Fortuna por contagem de traços e pontuação de nomes dos cinco elementos são sistemas populares. Podem ser descritos como cultura; não são endossados como mecanismos aqui.
Achados
- Chinese historians — Nomes geracionais como coordenadas de parentesco
Um caractere compartilhado situa uma pessoa numa coorte de descendência — genealogia, não destino.
- Korean researchers — 돌림자 como marcação de conjunto
Sílabas de conjunto de irmãos são um padrão de desenho; a KOSTAT ainda mostra a moda se movendo em torno delas.

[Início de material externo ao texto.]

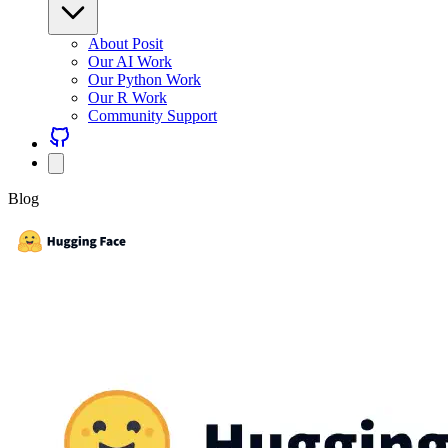
About Posit
Our AI Work
Our Python Work
Our R Work
Community Support
Blog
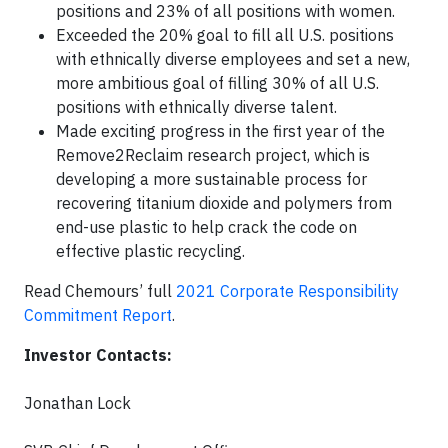
positions and 23% of all positions with women.
Exceeded the 20% goal to fill all U.S. positions
with ethnically diverse employees and set a new,
more ambitious goal of filling 30% of all U.S.
positions with ethnically diverse talent.
Made exciting progress in the first year of the
Remove2Reclaim research project, which is
developing a more sustainable process for
recovering titanium dioxide and polymers from
end-use plastic to help crack the code on
effective plastic recycling.
Read Chemours’ full
2021 Corporate Responsibility
Commitment Report
.
Investor Contacts:
Jonathan Lock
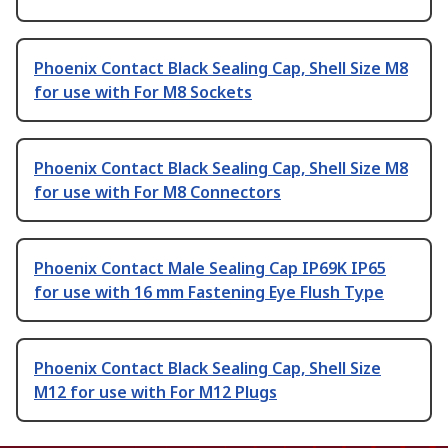
Phoenix Contact Black Sealing Cap, Shell Size M8
for use with For M8 Sockets
Phoenix Contact Black Sealing Cap, Shell Size M8
for use with For M8 Connectors
Phoenix Contact Male Sealing Cap IP69K IP65
for use with 16 mm Fastening Eye Flush Type
Phoenix Contact Black Sealing Cap, Shell Size
M12 for use with For M12 Plugs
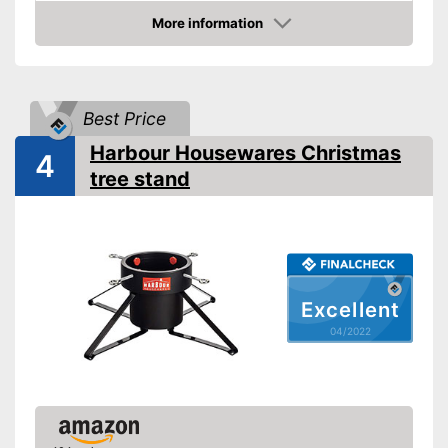
Indoor
More information
Check Price
TÜV approved
Shipping (Amazon)
see vendor
Best Price
Harbour Housewares Christmas
4
tree stand
Excellent
04/2022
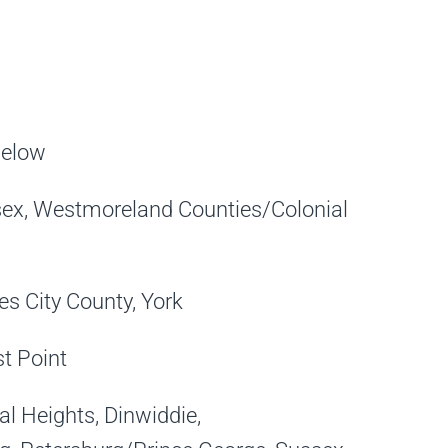
below
sex, Westmoreland Counties/Colonial
 City County, York
st Point
 Heights, Dinwiddie,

- Ministry / scholars — Jinmeiyō como inventário fechado
O que pode ser arquivado é um fato jurídico empírico.
- Statistics Korea — Frequência sem fortuna
Contagens anuais de prenome são a camada honesta de popularidade.
- Lieberson (contrast) — A moda ainda existe sob caracteres
Ondas fonéticas e estilísticas acontecem também em hangul/pinyin; caracteres não congelam o gosto.

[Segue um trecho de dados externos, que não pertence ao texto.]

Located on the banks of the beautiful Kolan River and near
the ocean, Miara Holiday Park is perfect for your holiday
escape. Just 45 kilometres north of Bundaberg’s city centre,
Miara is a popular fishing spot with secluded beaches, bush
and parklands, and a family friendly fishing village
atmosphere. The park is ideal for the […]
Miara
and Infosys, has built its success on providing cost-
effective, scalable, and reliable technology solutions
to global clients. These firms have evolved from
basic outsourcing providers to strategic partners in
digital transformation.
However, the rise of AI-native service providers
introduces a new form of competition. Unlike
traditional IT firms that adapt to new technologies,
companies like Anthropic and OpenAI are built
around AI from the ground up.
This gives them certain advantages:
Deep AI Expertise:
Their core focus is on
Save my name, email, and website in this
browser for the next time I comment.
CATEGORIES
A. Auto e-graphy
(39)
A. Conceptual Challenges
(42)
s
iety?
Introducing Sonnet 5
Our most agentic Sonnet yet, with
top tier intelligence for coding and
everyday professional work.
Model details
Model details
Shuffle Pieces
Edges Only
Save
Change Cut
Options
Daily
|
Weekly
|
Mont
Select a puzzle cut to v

- Migration scholars — Romanização como um segundo nome
A forma latina vira o nome cotidiano em salas inglesas — identidade empilhada.
Mecanismos
- Composição — Dois caracteres (ou um caractere mais um encaixe geracional) combinam sentidos e sons.
- Leitura vs escrita — Nomes japoneses sobretudo: o kanji e a leitura podem surpreender de fora.

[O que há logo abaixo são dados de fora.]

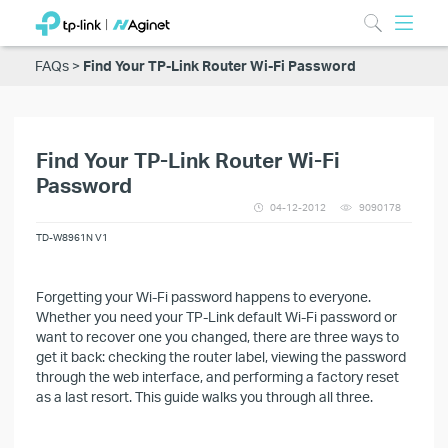
FAQs
Find Your TP-Link Router Wi-Fi Password
Find Your TP-Link Router Wi-Fi
Password
04-12-2012
9090178
TD-W8961N V1
Forgetting your Wi-Fi password happens to everyone.
Whether you need your TP-Link default Wi-Fi password or
want to recover one you changed, there are three ways to
get it back: checking the router label, viewing the password
through the web interface, and performing a factory reset
as a last resort. This guide walks you through all three.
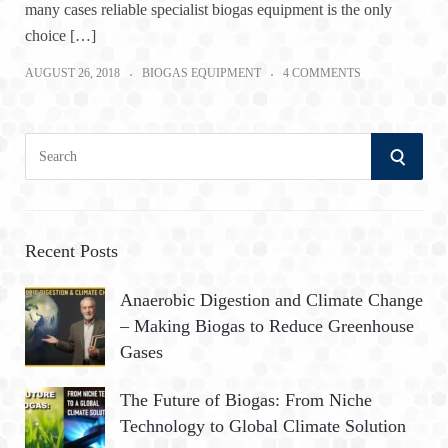
many cases reliable specialist biogas equipment is the only
choice […]
AUGUST 26, 2018
BIOGAS EQUIPMENT
4 COMMENTS
S
S
e
a
E
r
A
c
Recent Posts
h
R
Anaerobic Digestion and Climate Change
f
– Making Biogas to Reduce Greenhouse
o
C
Gases
r
:
H
The Future of Biogas: From Niche
Technology to Global Climate Solution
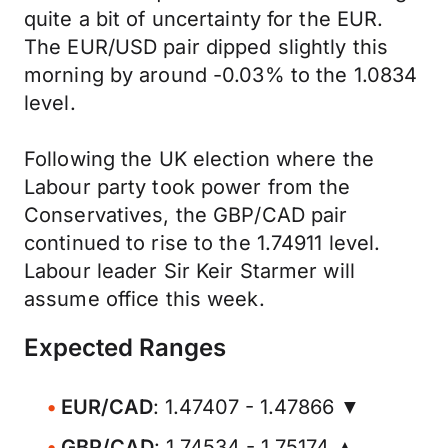
quite a bit of uncertainty for the EUR.
The EUR/USD pair dipped slightly this
morning by around -0.03% to the 1.0834
level.
Following the UK election where the
Labour party took power from the
Conservatives, the GBP/CAD pair
continued to rise to the 1.74911 level.
Labour leader Sir Keir Starmer will
assume office this week.
Expected Ranges
EUR/CAD
: 1.47407 - 1.47866 ▼
GBP/CAD
: 1.74534 - 1.75174 ▲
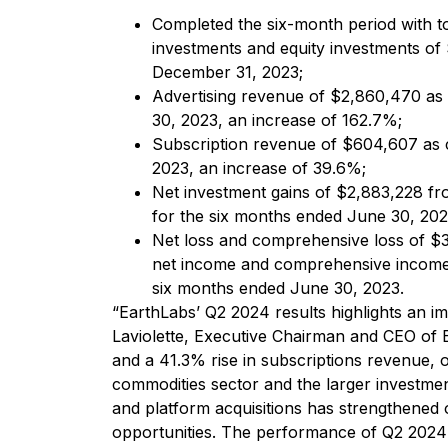
Completed the six-month period with t
investments and equity investments o
December 31, 2023;
Advertising revenue of $2,860,470 as
30, 2023, an increase of 162.7%;
Subscription revenue of $604,607 as 
2023, an increase of 39.6%;
Net investment gains of $2,883,228 fr
for the six months ended June 30, 202
Net loss and comprehensive loss of $3
net income and comprehensive income 
six months ended June 30, 2023.
“EarthLabs’ Q2 2024 results highlights an im
Laviolette, Executive Chairman and CEO of 
and a 41.3% rise in subscriptions revenue, our
commodities sector and the larger investme
and platform acquisitions has strengthened 
opportunities. The performance of Q2 2024 is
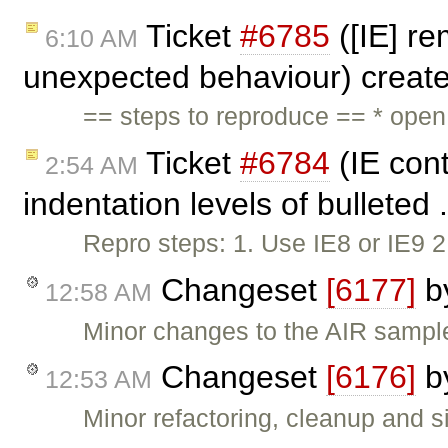
Ticket
#6785
([IE] re
6:10 AM
unexpected behaviour) creat
== steps to reproduce == * ope
Ticket
#6784
(IE cont
2:54 AM
indentation levels of bulleted 
Repro steps: 1. Use IE8 or IE9 
Changeset
[6177]
b
12:58 AM
Minor changes to the AIR sampl
Changeset
[6176]
b
12:53 AM
Minor refactoring, cleanup and si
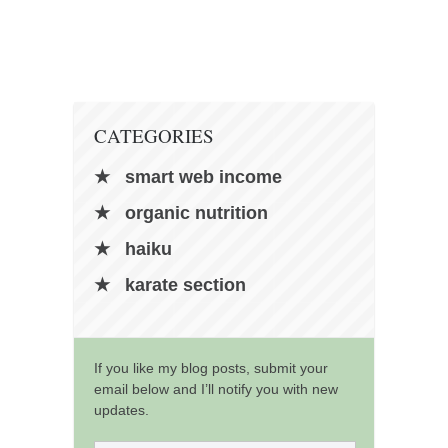
contact
bunkai list
training sessions
Contact
CATEGORIES
About
My Story
smart web income
Doing Right Now
organic nutrition
Gear
haiku
Random pics
karate section
If you like my blog posts, submit your
email below and I’ll notify you with new
updates.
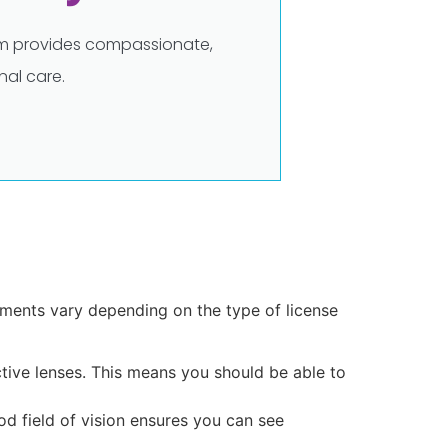
eam provides compassionate,
al care.
rements vary depending on the type of license
ective lenses. This means you should be able to
ood field of vision ensures you can see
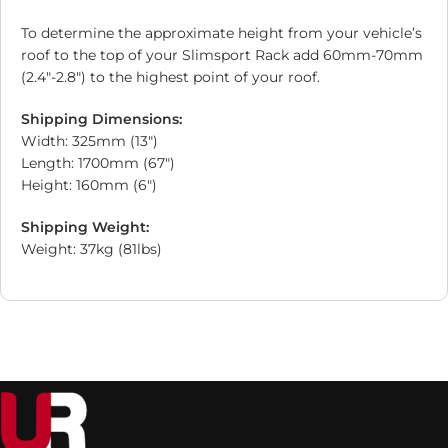
To determine the approximate height from your vehicle’s
roof to the top of your Slimsport Rack add 60mm-70mm
(2.4″-2.8″) to the highest point of your roof.
Shipping Dimensions:
Width: 325mm (13″)
Length: 1700mm (67″)
Height: 160mm (6″)
Shipping Weight:
Weight: 37kg (81lbs)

- Restrição de lista — Se não for jinmeiyō/jōyō, o balconista do koseki pode recusar.
- Marcação de coorte — 돌림자 e poemas geracionais tornam primos legíveis como um conjunto.
Debates
- Cálculos de sorte deveriam ser ensinados como cultura ou recusados como ciência? — Este atlas: descreva se precisar, nunca prescreva.
- Prenomes só em hangul vs em hanja — Uma conversa coreana de valores e classe — não uma nota de qualidade.
- Quem é dono do poema geracional numa família da diáspora? — Mais velhos, pais, ou ninguém — uma questão viva de política de parentesco.
A profundidade cultural é o ponto. A física do destino é o que não estamos fazendo.